Affected Devices and Remediation
TBK DVR Devices
| Action | Details |
|---|---|
| Check for patches | Visit the TBK Vision website for available firmware updates |
| Disable remote access | Restrict web interface access to trusted IP addresses only |
| Change default credentials | Replace factory default admin credentials immediately |
| Network segmentation | Place DVRs on an isolated VLAN — no direct internet exposure |
| Consider replacement | Devices no longer receiving patches should be replaced with actively supported models |
TP-Link EoL Routers
| Action | Details |
|---|---|
| Replace the device | No security patches will be issued — replacement is the only long-term solution |
| Interim: disable remote management | Turn off WAN-facing admin interfaces |
| Firewall upstream | Block inbound management traffic at the ISP/modem level |
| Monitor for anomalies | Unexpected outbound traffic, high CPU, or unknown connections may indicate compromise |
Detecting Nexcorium Infection
Signs that a device may already be compromised by Nexcorium or a Mirai variant:
- Unusually high CPU/memory usage on the device
- Unexpected outbound connections to unknown IP addresses
- Slow or unresponsive web management interface
- Device reboots without user action
- Participation in DDoS events against third parties (reported by upstream ISP)

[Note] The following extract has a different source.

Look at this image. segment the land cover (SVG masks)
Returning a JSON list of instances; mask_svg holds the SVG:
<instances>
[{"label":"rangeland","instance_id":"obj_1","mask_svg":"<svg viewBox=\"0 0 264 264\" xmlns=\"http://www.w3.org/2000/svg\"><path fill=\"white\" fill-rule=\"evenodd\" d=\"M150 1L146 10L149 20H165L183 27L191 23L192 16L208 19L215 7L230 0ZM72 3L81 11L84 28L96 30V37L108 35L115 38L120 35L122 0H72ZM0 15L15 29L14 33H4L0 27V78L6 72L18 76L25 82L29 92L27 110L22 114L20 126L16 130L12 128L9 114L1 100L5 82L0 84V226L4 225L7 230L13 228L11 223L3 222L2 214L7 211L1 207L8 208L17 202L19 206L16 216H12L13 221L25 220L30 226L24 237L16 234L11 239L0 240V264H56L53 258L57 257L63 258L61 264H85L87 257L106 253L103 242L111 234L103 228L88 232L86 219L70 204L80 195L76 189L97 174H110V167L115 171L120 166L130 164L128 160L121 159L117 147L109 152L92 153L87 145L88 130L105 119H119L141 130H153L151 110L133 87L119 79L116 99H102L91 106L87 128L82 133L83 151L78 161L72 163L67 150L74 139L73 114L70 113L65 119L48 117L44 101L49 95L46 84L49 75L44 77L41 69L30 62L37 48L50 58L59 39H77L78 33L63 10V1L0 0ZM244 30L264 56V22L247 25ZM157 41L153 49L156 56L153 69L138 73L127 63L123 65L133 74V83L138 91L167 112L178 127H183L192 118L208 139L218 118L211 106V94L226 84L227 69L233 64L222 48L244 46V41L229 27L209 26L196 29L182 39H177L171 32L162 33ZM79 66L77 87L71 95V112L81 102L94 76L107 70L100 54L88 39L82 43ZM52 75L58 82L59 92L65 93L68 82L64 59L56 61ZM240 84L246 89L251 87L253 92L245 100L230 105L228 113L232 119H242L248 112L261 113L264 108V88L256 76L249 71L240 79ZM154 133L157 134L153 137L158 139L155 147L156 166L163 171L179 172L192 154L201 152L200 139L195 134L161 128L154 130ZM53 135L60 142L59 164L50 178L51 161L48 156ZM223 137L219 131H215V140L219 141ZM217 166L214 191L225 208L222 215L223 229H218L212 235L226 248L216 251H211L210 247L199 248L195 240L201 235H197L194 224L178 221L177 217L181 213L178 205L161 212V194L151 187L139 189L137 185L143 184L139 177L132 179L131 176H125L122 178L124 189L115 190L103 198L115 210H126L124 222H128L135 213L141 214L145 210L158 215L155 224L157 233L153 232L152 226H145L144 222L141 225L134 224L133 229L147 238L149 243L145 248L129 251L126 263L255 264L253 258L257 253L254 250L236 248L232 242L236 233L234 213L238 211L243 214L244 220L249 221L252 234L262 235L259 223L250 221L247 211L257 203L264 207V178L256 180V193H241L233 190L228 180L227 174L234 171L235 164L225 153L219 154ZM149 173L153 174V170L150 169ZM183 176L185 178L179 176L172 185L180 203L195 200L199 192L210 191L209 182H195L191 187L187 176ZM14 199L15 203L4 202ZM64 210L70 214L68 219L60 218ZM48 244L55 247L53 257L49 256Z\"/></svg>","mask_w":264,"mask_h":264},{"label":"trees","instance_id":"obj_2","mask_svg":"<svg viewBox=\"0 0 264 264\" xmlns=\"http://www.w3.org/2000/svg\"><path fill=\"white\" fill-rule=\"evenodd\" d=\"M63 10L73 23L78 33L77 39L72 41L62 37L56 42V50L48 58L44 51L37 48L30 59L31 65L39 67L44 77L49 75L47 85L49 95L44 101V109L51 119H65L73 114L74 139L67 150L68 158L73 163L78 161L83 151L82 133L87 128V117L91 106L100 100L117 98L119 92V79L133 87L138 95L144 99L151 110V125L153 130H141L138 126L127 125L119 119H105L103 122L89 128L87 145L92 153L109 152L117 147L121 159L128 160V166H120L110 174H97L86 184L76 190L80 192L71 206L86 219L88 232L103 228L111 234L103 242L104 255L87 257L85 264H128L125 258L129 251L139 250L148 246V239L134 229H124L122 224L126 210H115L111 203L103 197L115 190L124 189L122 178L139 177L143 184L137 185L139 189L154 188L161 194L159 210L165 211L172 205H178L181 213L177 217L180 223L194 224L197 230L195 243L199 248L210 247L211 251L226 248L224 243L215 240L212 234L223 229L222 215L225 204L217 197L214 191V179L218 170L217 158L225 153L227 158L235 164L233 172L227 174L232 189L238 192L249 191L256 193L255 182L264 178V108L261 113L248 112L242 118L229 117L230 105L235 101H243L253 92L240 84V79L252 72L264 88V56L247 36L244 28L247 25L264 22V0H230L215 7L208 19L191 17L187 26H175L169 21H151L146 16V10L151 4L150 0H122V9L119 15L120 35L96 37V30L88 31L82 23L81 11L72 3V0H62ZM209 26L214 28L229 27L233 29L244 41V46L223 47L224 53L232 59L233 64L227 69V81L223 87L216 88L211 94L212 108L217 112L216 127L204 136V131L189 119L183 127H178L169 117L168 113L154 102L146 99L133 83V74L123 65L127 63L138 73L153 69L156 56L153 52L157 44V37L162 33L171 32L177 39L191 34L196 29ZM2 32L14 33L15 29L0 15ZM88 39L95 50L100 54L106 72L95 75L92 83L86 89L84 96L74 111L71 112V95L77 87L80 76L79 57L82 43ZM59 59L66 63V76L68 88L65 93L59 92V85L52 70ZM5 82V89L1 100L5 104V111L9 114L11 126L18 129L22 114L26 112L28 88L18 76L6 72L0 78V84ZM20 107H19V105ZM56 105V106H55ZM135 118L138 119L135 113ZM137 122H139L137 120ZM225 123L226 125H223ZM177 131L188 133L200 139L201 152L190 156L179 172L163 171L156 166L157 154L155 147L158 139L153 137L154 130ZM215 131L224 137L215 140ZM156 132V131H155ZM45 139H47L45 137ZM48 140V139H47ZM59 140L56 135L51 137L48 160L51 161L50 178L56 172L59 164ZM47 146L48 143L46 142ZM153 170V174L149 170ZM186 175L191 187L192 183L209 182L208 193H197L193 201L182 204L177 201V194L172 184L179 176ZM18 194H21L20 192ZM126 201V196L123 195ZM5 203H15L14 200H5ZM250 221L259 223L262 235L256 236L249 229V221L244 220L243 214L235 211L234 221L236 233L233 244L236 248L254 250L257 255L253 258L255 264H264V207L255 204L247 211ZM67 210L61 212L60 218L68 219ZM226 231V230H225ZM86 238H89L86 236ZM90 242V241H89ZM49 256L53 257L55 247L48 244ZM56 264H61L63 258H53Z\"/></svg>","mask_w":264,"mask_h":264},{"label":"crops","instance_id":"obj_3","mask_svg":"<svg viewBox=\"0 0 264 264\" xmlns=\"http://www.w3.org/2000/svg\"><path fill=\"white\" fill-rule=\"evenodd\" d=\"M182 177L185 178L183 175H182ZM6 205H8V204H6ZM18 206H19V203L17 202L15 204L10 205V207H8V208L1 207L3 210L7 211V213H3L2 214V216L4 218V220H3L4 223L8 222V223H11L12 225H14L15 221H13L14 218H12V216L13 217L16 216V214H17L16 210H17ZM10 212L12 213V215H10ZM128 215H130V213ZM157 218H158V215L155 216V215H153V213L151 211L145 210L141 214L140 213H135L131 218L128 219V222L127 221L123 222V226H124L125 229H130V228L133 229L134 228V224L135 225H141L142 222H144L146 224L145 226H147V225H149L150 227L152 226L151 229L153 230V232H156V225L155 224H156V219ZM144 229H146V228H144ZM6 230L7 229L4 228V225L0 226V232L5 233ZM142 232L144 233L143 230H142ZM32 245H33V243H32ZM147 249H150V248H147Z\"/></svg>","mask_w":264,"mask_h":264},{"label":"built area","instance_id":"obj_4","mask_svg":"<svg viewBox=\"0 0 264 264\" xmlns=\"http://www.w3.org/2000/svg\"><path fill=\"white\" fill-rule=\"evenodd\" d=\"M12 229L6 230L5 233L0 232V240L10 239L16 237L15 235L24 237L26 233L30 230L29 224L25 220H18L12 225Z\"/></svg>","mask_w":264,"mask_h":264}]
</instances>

Recovery: Rebooting the device clears the in-memory Mirai infection (Mirai does not typically achieve persistence beyond reboot). However, if the underlying vulnerability is not patched or remote access is not restricted, re-infection will occur rapidly.
Why IoT Botnets Persist
The continued effectiveness of Mirai-family botnets reflects several structural challenges in IoT security:
- No automatic patching — most IoT devices require manual firmware updates that consumers never apply
- Long device lifespans — hardware is kept far beyond vendor support windows
- Default credentials — factory defaults remain unchanged in millions of deployed units
- Internet exposure — devices intended for local use are frequently exposed directly to the internet via UPnP or manual port forwarding
- No endpoint security — IoT devices lack EDR, AV, or behavioral monitoring capabilities
Until IoT device manufacturers and consumers address these structural issues, Mirai-family botnets will remain a persistent and growing threat to internet infrastructure.